Segment Open
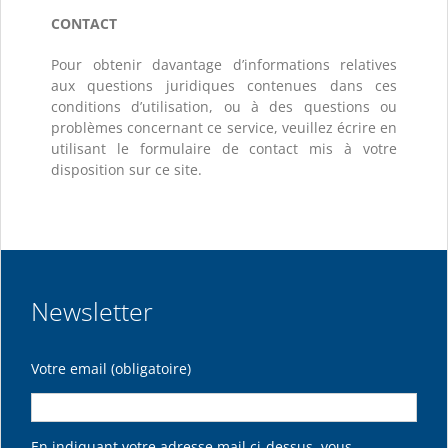
CONTACT
Pour obtenir davantage d’informations relatives
aux questions juridiques contenues dans ces
conditions d’utilisation, ou à des questions ou
problèmes concernant ce service, veuillez écrire en
utilisant le formulaire de contact mis à votre
disposition sur ce site.
Newsletter
Votre email (obligatoire)
En indiquant votre adresse mail ci-dessus, vous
Segment Closed
» Description of the task: The answer should be an exact copy of the lines from the one containing "utilisant le formulaire" through the last line of the entries, both included.

» Response to this exercise:
utilisant le formulaire de contact mis à votre
disposition sur ce site.
Newsletter
Votre email (obligatoire)
En indiquant votre adresse mail ci-dessus, vous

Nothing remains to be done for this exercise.